Albenga. “…Mi sento un po come Ulisse – avevo detto Tommy con una battuta -, finalmente dopo cinque anni da incubo sono ritornato a casa, nella mia Itaca – Albenga”. Ormai sono passati quasi due anni da quando Tomaso Bruno ed Elisabetta Boncompagni sono tornati in libertà dopo aver trascorso cinque anni nel carcere di Varanasi in India con la pesante accusa di aver ucciso il loro compagno di viaggio Francesco Montis. Per loro una vera e propria odissea, umana e giudiziaria, conclusa con un lieto fine dopo tante lotte e battaglie sulla difficile rotta tra Italia e India. Era infatti il gennaio del 2015 quando i giudici della Corte Suprema indiana ha annullato l’ergastolo cui erano stati condannati, in primo e secondo grado.
Ora l’atteso film sulla storia di Tomaso Bruno ed Elisabetta Boncompagni è pronto, “Più libero di prima”: un documentario con la regia di Adriano Sforzi che racconta la storia dei ragazzi reclusi in India, basato su lettere e riflessioni che Tomaso ha scritto in carcere. Sulla pagina Facebook la pubblicazione della locandina del film e l’annuncio che si comunicherà a breve le date della proiezione del film, ormai completato in ogni suo dettaglio di produzione.

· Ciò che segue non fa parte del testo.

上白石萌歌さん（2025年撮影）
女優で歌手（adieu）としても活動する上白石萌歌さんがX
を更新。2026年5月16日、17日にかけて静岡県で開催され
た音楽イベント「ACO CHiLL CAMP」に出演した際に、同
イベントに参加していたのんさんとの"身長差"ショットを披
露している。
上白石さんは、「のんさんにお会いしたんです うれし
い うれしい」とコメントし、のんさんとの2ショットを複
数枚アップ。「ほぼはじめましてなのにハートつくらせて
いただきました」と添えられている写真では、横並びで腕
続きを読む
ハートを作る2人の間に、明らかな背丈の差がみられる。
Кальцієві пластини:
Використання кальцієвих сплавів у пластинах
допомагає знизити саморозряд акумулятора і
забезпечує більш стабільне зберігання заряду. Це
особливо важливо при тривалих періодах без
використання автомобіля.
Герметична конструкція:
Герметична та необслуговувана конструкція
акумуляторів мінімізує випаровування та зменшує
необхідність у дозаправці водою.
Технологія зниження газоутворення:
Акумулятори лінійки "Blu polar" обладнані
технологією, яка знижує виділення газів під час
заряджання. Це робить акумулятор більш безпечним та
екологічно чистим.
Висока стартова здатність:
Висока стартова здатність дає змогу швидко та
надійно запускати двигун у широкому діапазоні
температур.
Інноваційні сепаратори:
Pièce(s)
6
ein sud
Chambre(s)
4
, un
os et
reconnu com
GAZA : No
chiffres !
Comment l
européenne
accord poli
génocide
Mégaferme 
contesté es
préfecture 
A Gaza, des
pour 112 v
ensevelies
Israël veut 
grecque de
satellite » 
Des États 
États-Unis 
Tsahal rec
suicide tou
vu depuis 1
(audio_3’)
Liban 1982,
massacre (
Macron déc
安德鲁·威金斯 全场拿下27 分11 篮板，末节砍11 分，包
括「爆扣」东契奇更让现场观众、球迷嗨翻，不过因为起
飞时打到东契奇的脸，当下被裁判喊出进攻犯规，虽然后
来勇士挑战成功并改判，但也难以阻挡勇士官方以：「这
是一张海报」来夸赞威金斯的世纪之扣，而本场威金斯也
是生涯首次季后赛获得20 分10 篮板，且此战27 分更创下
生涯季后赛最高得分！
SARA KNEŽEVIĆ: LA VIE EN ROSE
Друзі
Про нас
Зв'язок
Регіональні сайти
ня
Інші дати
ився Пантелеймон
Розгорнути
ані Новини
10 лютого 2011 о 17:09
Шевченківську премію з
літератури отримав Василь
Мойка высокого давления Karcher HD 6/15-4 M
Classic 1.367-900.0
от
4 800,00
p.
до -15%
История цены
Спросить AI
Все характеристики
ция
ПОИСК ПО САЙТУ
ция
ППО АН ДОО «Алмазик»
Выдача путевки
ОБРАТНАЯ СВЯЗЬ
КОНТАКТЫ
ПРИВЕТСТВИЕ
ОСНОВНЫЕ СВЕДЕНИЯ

“E’ un film sulla capacità di affrontare l’imprevedibilità della vita, a volte ingiusta e inesorabile, che può toccare chiunque – racconta Sforzi – È il “romanzo di formazione” di un giovane occidentale, in cerca di se stesso, capace di avere un’evoluzione positiva nonostante la reclusione in una cella da quattro anni. Ma questo è anche la storia universale dell’amore di due genitori, Euro e Marina, che ci daranno la possibilità di chiederci quanta fede abbiamo e fino a che punto crediamo davvero nelle persone che amiamo: cosa siamo davvero disposti a fare, per la loro libertà?”.
Ecco l’immagine di Tommy per il regista del film: “Lo conosco fin da bambino, quando giocava nel campetto da calcio dell’oratorio e io, poco più grande, gli facevo da “allenatore” – racconta – I percorsi della vita ci hanno fatto incontrare molti anni dopo a Bologna dove, sotto le stelle di Piazza Maggiore, parlavamo tutta la notte cercando il modo di uscire dagli schemi preconfezionati della nostra vita. Incredulo come tutti, non sapevo come partecipare alla rabbia per la sua incarcerazione. Poi, come tutti, leggendo le sue lettere ho avuto la possibilità di reagire: lì dentro ho trovato il cuore e la forza di fare questo film. In quelle parole scritte a mano, in quattro anni e mezzo trascorsi dietro le sbarre, c’è il meraviglioso romanzo di formazione di un ragazzo che diventa uomo. C’è un urlo di innocenza che risuona nella testa di chiunque le legga, c’è un significato universale di libertà. Avevamo la speranza di chiudere il film riportando a casa Tomaso. Ci siamo riusciti”.